- **Assignment**
Every line from the top of the records below through the one containing "Цветовая температура (K): Нет" must be copied exactly, and the pictures must not be.

- **Data excerpts**

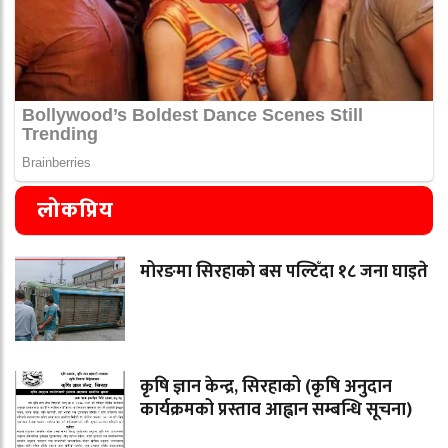
लोकप्रिय
मोरङमा सिरहाकाे बस पल्टिँदा १८ जना घाइते
कृषि ज्ञान केन्द्र, सिरहाको (कृषि अनुदान
कार्यक्रमको प्रस्ताव आह्वान सम्बन्धि सूचना)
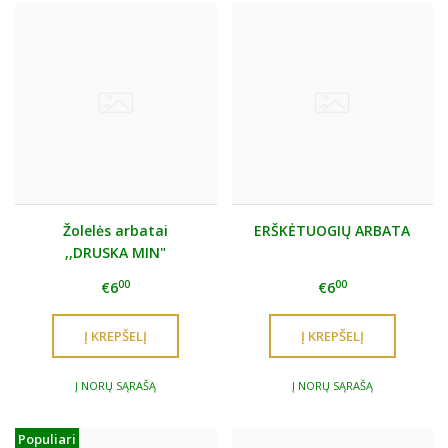
Žolelės arbatai
ERŠKĖTUOGIŲ ARBATA
,,DRUSKA MIN"
00
00
€6
€6
Į NORŲ SĄRAŠĄ
Į NORŲ SĄRAŠĄ
Populiari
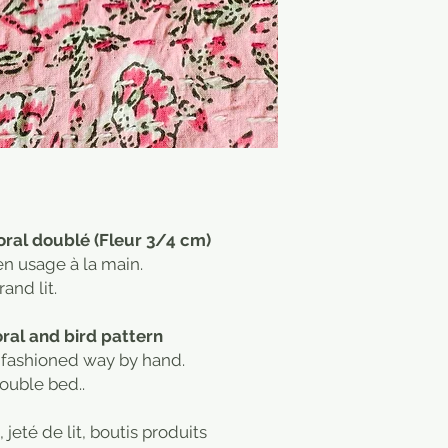
loral doublé (Fleur 3/4 cm)
en usage à la main.
and lit.
oral and bird pattern
d fashioned way by hand.
Double bed..
, jeté de lit, boutis produits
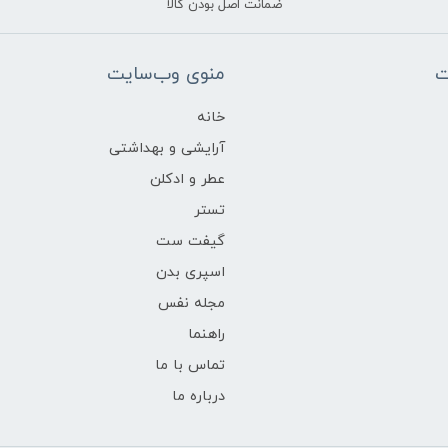
ضمانت اصل بودن کالا
ت
منوی وب‌سایت
خانه
آرایشی و بهداشتی
عطر و ادکلن
تستر
گیفت ست
اسپری بدن
مجله نفس
راهنما
تماس با ما
درباره ما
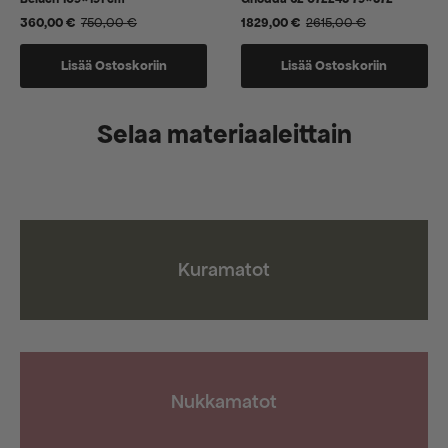
360,00
€
750,00
€
1829,00
€
2615,00
€
Alkuperäinen
Nykyinen
Alkuperäinen
Nykyinen
hinta
hinta
hinta
hinta
oli:
on:
oli:
on:
Lisää Ostoskoriin
Lisää Ostoskoriin
750,00 €.
360,00 €.
2615,00 €.
1829,00 €.
Selaa materiaaleittain
Kuramatot
Nukkamatot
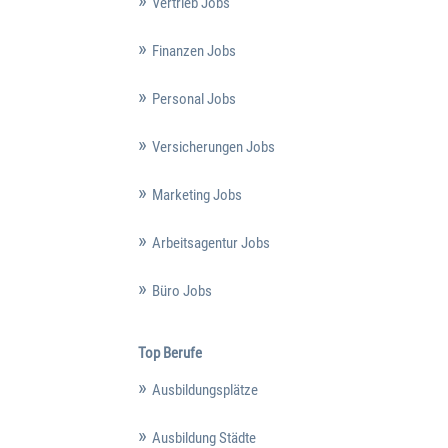
Vertrieb Jobs
Finanzen Jobs
Personal Jobs
Versicherungen Jobs
Marketing Jobs
Arbeitsagentur Jobs
Büro Jobs
Top Berufe
Ausbildungsplätze
Ausbildung Städte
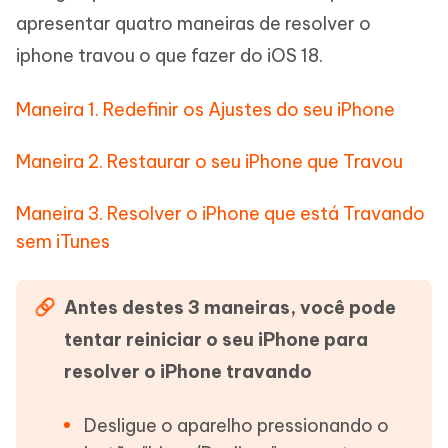
apresentar quatro maneiras de resolver o
iphone travou o que fazer do iOS 18.
Maneira 1. Redefinir os Ajustes do seu iPhone
Maneira 2. Restaurar o seu iPhone que Travou
Maneira 3. Resolver o iPhone que está Travando
sem iTunes
Antes destes 3 maneiras, você pode
tentar reiniciar o seu iPhone para
resolver o iPhone travando
Desligue o aparelho pressionando o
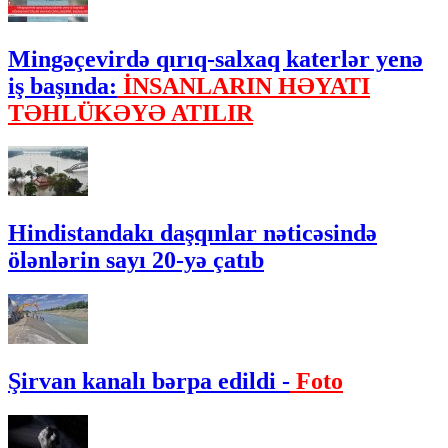
Mingəçevirdə qırıq-salxaq katerlər yenə
iş başında:
İNSANLARIN HƏYATI
TƏHLÜKƏYƏ ATILIR
Hindistandakı daşqınlar nəticəsində
ölənlərin sayı 20-yə çatıb
Şirvan kanalı bərpa edildi -
Foto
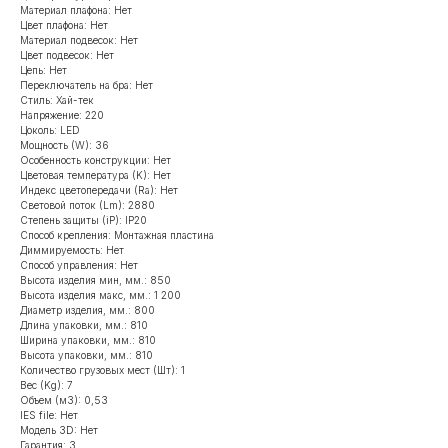
Материал плафона: Нет
Цвет плафона: Нет
Материал подвесок: Нет
Цвет подвесок: Нет
Цепь: Нет
Переключатель на бра: Нет
Стиль: Хай-тек
Напряжение: 220
Цоколь: LED
Мощность (W): 36
Особенность конструкции: Нет
Цветовая температура (K): Нет
Индекс цветопередачи (Ra): Нет
Световой поток (Lm): 2880
Степень защиты (iP): IP20
Способ крепления: Монтажная пластина
Диммируемость: Нет
Способ управления: Нет
Высота изделия мин, мм.: 850
Высота изделия макс, мм.: 1 200
Диаметр изделия, мм.: 800
Длина упаковки, мм.: 810
Ширина упаковки, мм.: 810
Высота упаковки, мм.: 810
Количество грузовых мест (Шт): 1
Вес (Kg): 7
Объем (м3): 0,53
IES file: Нет
Модель 3D: Нет
Гарантия: 3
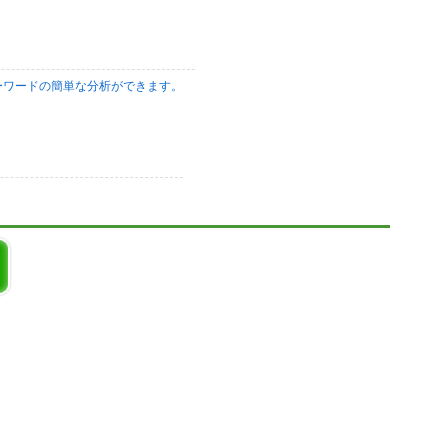
ーワードの簡単な分析ができます。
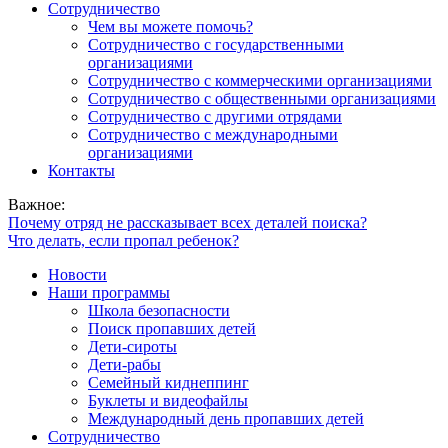
Сотрудничество
Чем вы можете помочь?
Сотрудничество с государственными
организациями
Сотрудничество с коммерческими организациями
Сотрудничество с общественными организациями
Сотрудничество с другими отрядами
Сотрудничество с международными
организациями
Контакты
Важное:
Почему отряд не рассказывает всех деталей поиска?
Что делать, если пропал ребенок?
Новости
Наши программы
Школа безопасности
Поиск пропавших детей
Дети-сироты
Дети-рабы
Семейный киднеппинг
Буклеты и видеофайлы
Международный день пропавших детей
Сотрудничество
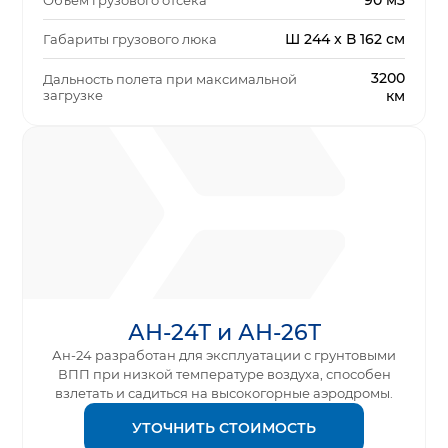
90 м3
Объем грузового отсека
Ш 244 x В 162 см
Габариты грузового люка
3200
Дальность полета при максимальной
загрузке
км
АН-24Т и АН-26Т
Ан-24 разработан для эксплуатации с грунтовыми
ВПП при низкой температуре воздуха, способен
взлетать и садиться на высокогорные аэродромы.
УТОЧНИТЬ СТОИМОСТЬ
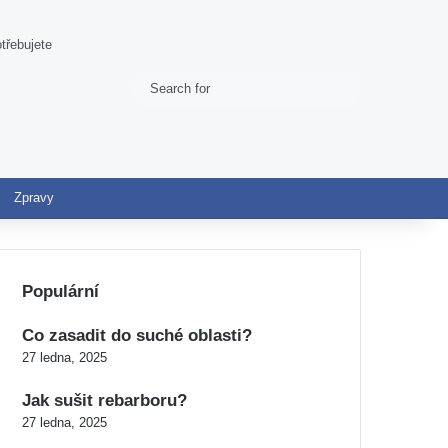
třebujete
Search
Switch skin
for
Zpravy
Populární
Co zasadit do suché oblasti?
27 ledna, 2025
Jak sušit rebarboru?
27 ledna, 2025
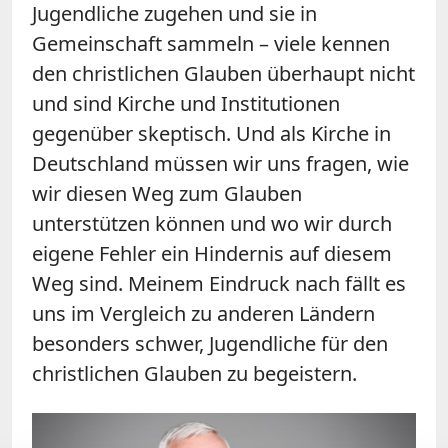
Jugendliche zugehen und sie in
Gemeinschaft sammeln – viele kennen
den christlichen Glauben überhaupt nicht
und sind Kirche und Institutionen
gegenüber skeptisch. Und als Kirche in
Deutschland müssen wir uns fragen, wie
wir diesen Weg zum Glauben
unterstützen können und wo wir durch
eigene Fehler ein Hindernis auf diesem
Weg sind. Meinem Eindruck nach fällt es
uns im Vergleich zu anderen Ländern
besonders schwer, Jugendliche für den
christlichen Glauben zu begeistern.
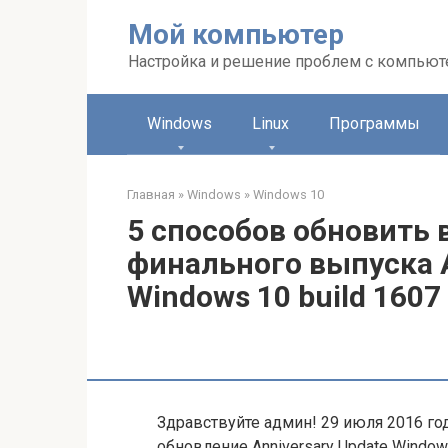
Перейти
Мой компьютер
к
контенту
Настройка и решение проблем с компью
Windows
Linux
Программы
Главная
»
Windows
»
Windows 10
5 способов обновить 
финального выпуска A
Windows 10 build 1607
Здравствуйте админ! 29 июля 2016 г
обновление Anniversary Update Windows 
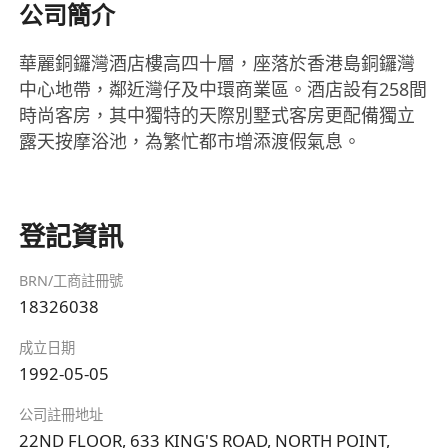
公司簡介
華麗銅鑼灣酒店樓高四十層，座落於香港島銅鑼灣
中心地帶，鄰近灣仔及中環商業區。酒店設有258間
時尚客房，其中獨特的天際別墅式客房更配備獨立
露天按摩浴池，為繁忙都市增添渡假氣息。
登記資訊
BRN/工商註冊號
18326038
成立日期
1992-05-05
公司註冊地址
22ND FLOOR, 633 KING'S ROAD, NORTH POINT,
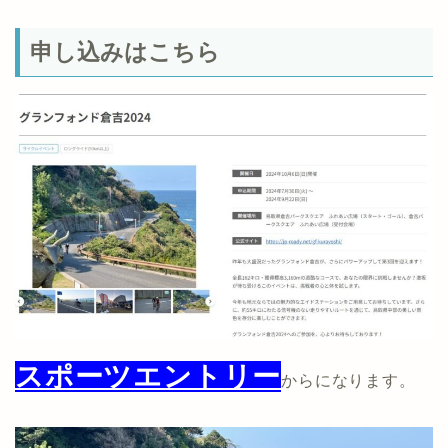
申し込みはこちら
スポーツエントリー
からになります。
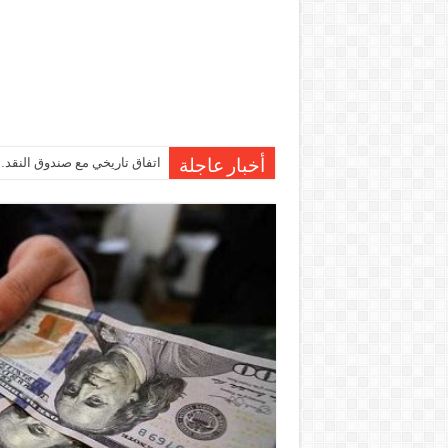
اتفاق تاريخي مع صندوق النقد…مصر تقترب من صرف 7
أخبار عاجلة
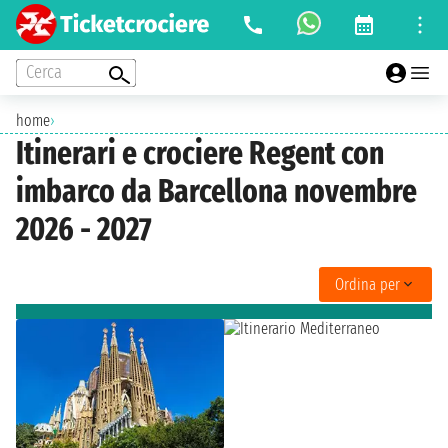
Cerca
home
›
Itinerari e crociere Regent con
imbarco da Barcellona novembre
2026 - 2027
Ordina per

- **Task output**
लोकप्रिय
मोरङमा सिरहाकाे बस पल्टिँदा १८ जना घाइते
कृषि ज्ञान केन्द्र, सिरहाको (कृषि अनुदान
कार्यक्रमको प्रस्ताव आह्वान सम्बन्धि सूचना)
Žolelės arbatai
ERŠKĖTUOGIŲ ARBATA
,,DRUSKA MIN"
00
00
€6
€6
Į NORŲ SĄRAŠĄ
Į NORŲ SĄRAŠĄ
Populiari
loral doublé (Fleur 3/4 cm)
en usage à la main.
and lit.
oral and bird pattern
d fashioned way by hand.
Double bed..
, jeté de lit, boutis produits
ضمانت اصل بودن کالا
ت
منوی وب‌سایت
خانه
آرایشی و بهداشتی
عطر و ادکلن
تستر
گیفت ست
اسپری بدن
مجله نفس
راهنما
تماس با ما
درباره ما
360,00
€
750,00
€
1829,00
€
2615,00
€
Alkuperäinen
Nykyinen
Alkuperäinen
Nykyinen
hinta
hinta
hinta
hinta
oli:
on:
oli:
on:
Lisää Ostoskoriin
Lisää Ostoskoriin
750,00 €.
360,00 €.
2615,00 €.
1829,00 €.
Selaa materiaaleittain
Kuramatot
Nukkamatot
Vertrieb Jobs
Finanzen Jobs
Personal Jobs
Versicherungen Jobs
Marketing Jobs
Arbeitsagentur Jobs
Büro Jobs
Top Berufe
Ausbildungsplätze
Ausbildung Städte
apresentar quatro maneiras de resolver o
iphone travou o que fazer do iOS 18.
Maneira 1. Redefinir os Ajustes do seu iPhone
Maneira 2. Restaurar o seu iPhone que Travou
Maneira 3. Resolver o iPhone que está Travando
sem iTunes
Antes destes 3 maneiras, você pode
tentar reiniciar o seu iPhone para
resolver o iPhone travando
Desligue o aparelho pressionando o
Mingəçevirdə qırıq-salxaq katerlər yenə
iş başında:
İNSANLARIN HƏYATI
TƏHLÜKƏYƏ ATILIR
Hindistandakı daşqınlar nəticəsində
ölənlərin sayı 20-yə çatıb
Şirvan kanalı bərpa edildi -
Foto
Материал плафона: Нет
Цвет плафона: Нет
Материал подвесок: Нет
Цвет подвесок: Нет
Цепь: Нет
Переключатель на бра: Нет
Стиль: Хай-тек
Напряжение: 220
Цоколь: LED
Мощность (W): 36
Особенность конструкции: Нет
Цветовая температура (K): Нет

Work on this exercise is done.